その3
そういった現実を見て皆、ユウジの悪魔に関する話を、誰ひとりとして疑う事無く受け入れていた。
そういった実績を叩きつけられて皆、それをユウジの顔が小さく足が長いルックスだけでなく、悪魔の薬の力でもあるからと考えて無理矢理納得していた。
ただ1人の例外を除いて、俺だけはそれを疑っていたのだ。
なぜなら、
あの日、目の前に置かれた2本の薬の瓶について、ユウジが悪魔に詰め寄って質問をしているスキに、俺はユウジが飲もうとしていた異性にモテる薬を同性にモテる薬とすり替えていたからである。
あの日のユウジは、異性にモテる薬と思い込んでいた、実際は同性にモテる薬を、悪魔の楽しげな一気コールで飲み干していたのだった。
「これでますます女の子にモテるわけだ」
空になった瓶をこちらに翳しながらユウジが勝ち誇ったように俺に向けた嫌な感じの笑顔が思い出される。
つまりもし薬が本当に効いているのならユウジは同性ウケ「も」良いはずである。
だから俺は薬の効果を、常に常に、深く深く、疑いに疑っていたのだ。
こんな放課後もあった。
仲間G「さあアカル!気を取り直してナンパナンパ!」
仲間D「そうそうアカルはイイヤツなんだからぜってーイイ彼女出来るって!」
俺「おう!そうだな!よし!じゃあさ、あのテーブル、こっち見て笑ってる女の子たちいるじゃん?俺ちょっと声かけてくるわ!」
仲間J「アカルはケンカもナンパも切り込み隊長だね!」
仲間N「頼りにしてるぜ!俺たちのアカルちゃん!」
いつものことだが俺たちがナンパをして女の子たちと盛り上がり始めると、その頃合いを見計らったかのようにトンビが油揚げをさらいに登場する。
ユウジ「いやーアカルが天使って言ってたアイツさあ、つまんねえから別れて来ちゃった、アレでよければ紹介すんぜ、アカル?」
ナンパした可愛い女の子たち改めビッチども「えー?今、ユウジさんって彼女いないんですかあ?」
仲間G「で、ナンパした女の子たちもユウジのとこに行くわけね…」
仲間D「アカル、アカルはユウジのことブットバしていいと思うんだが」
俺「いや、いいよ、ミジメになるだけだし…」
仲間D「お、おう…」J「しっかし、なあ」N「チッ」
女の子たち改めビッチどもがユウジに媚びたような視線を向けるその一方で、仲間たちはユウジにいつしか憎しみの視線を向けるようになっていた。
いろいろと理由はあっただろうが主な理由はやはり嫉妬だろう、当時のユウジの同性ウケは最悪だった。高等部にエスカレーターで上がる頃、ユウジは仲間内で嫌われてさえいた。
高校には不良っぽいサブカルチャーを好む集団があり、俺を含めた仲間たちは皆その集団に属していたわけだが、嫌われているにも関わらずユウジは仕切りたがりで仲間内のリーダーになりたがっていた。
春、たまり場になっているドーナツ屋にて。高等部から私服通学なのをいいことにタバコをフカす俺たち。
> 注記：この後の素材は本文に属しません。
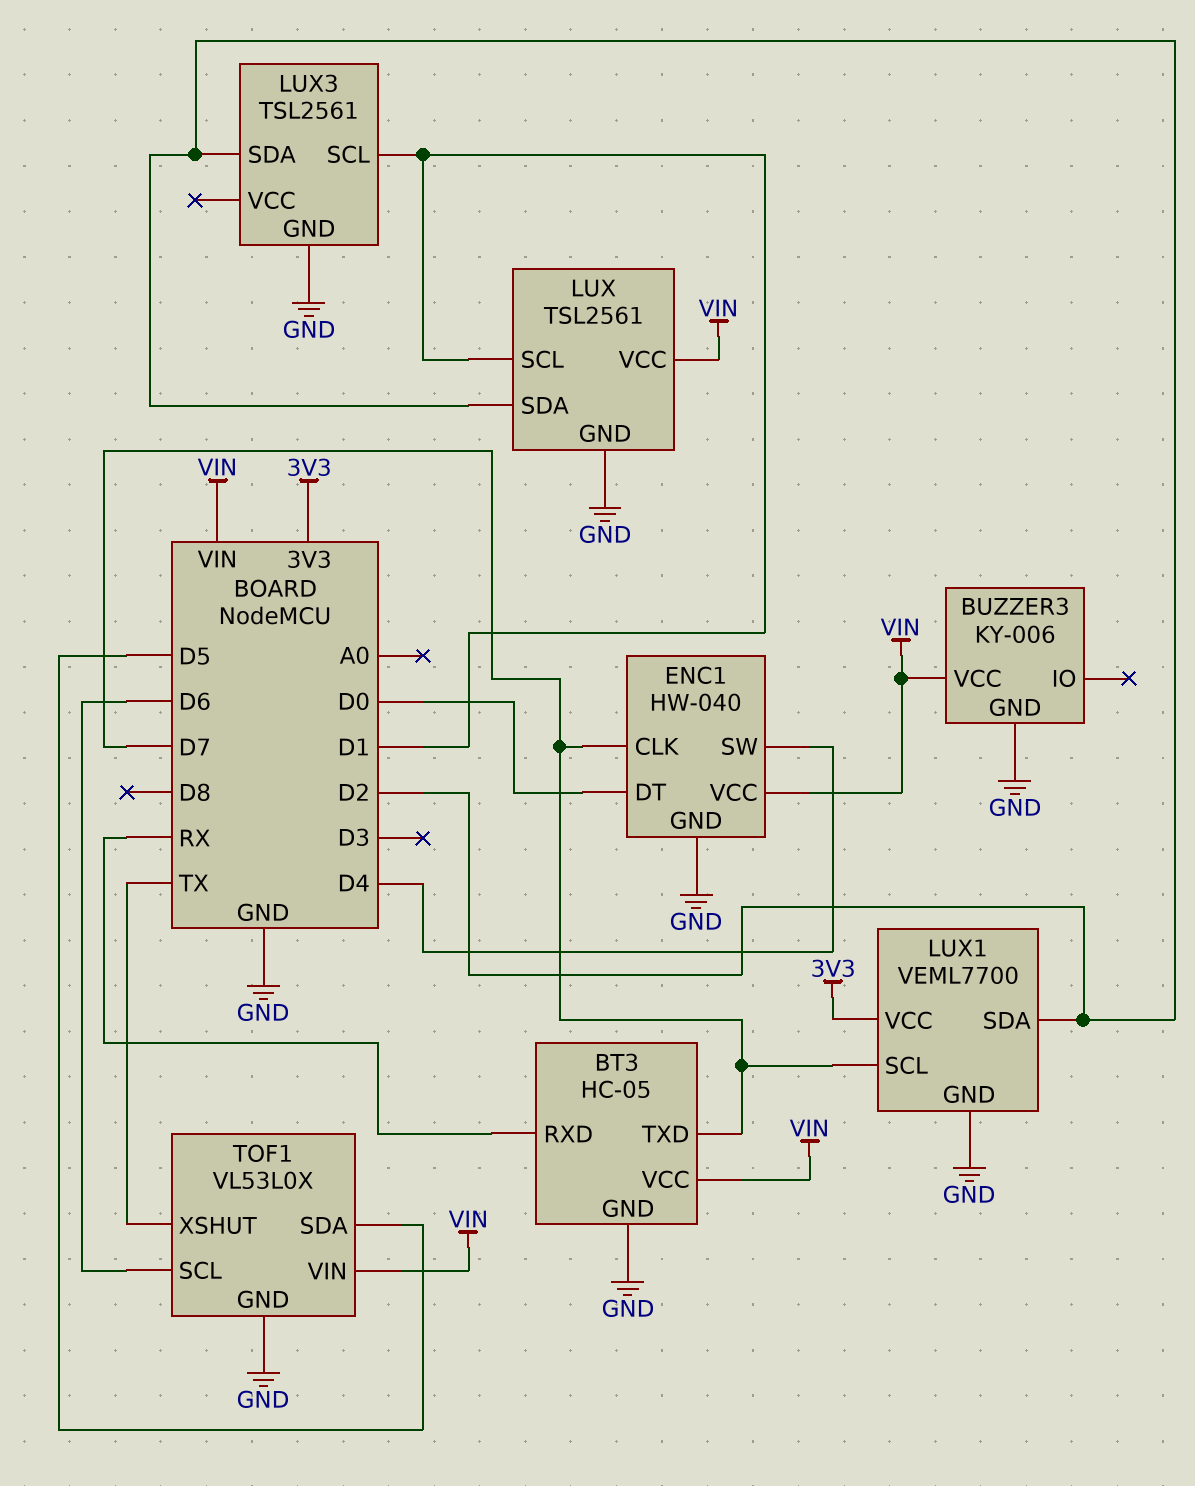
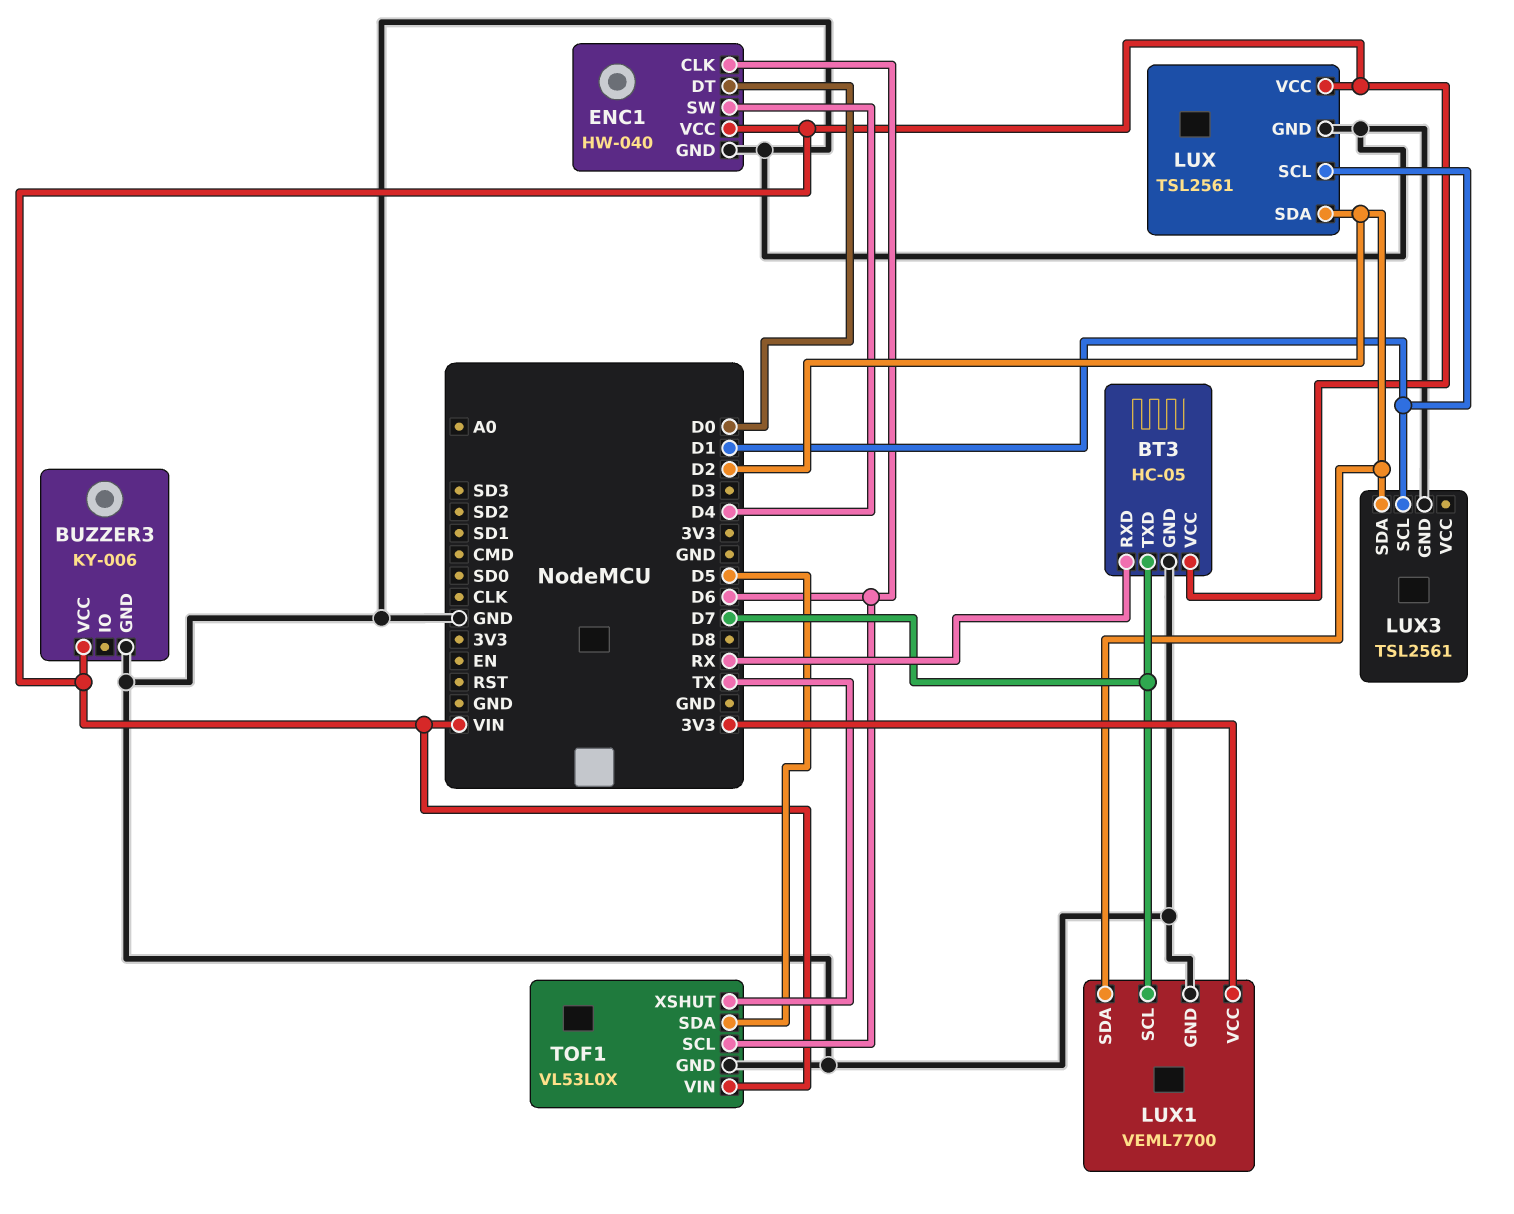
ENC1 pin CLK: D7 -> D6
仲間D「そんじゃあ、ウチらの代の頭はアカルでいいな?」
仲間J「まあアカルしかいねーだろ」
仲間N「そうなるだろーね」
ユウジ「待てよ!アカル乗り気じゃないみたいじゃん、やっぱ頭は俺でいった方がいいんじゃねーか?」
空気を読めないユウジくんの提案は沈黙を持って否定された。
「あれ?あれ?俺じゃダメなの?なあアカル、俺頭やりたいんだけど、やらせてくんない?」
俺はユウジの方を見ながら当時吸っていたメンソールのタバコの煙をため息で吐き出して首を傾げて見せることで応えた。
俺は時々あの薬が本当に効いていたらよかったね、と思ったりした。であれば同性ウケが良いわけで、仲間うちの頭になれただろうにな、と。
ユウジの女性関係は相変わらず華やかだったが、学校生活自体はあまりパッとしなかった。
仲間D「アカル見ろよ、ユウジのやつまた新しい女連れてやがる」
俺「おお我が天使よ…」
仲間D「って、またかよ!」
高等部卒業後は今日までユウジと会ったことがない。
この会場でタキシード姿のユウジを見たときは相変わらずの色男で思わず笑ってしまったほどだ。
今日俺はユウジに薬をすり替えていたことを打ち明けようと考えている。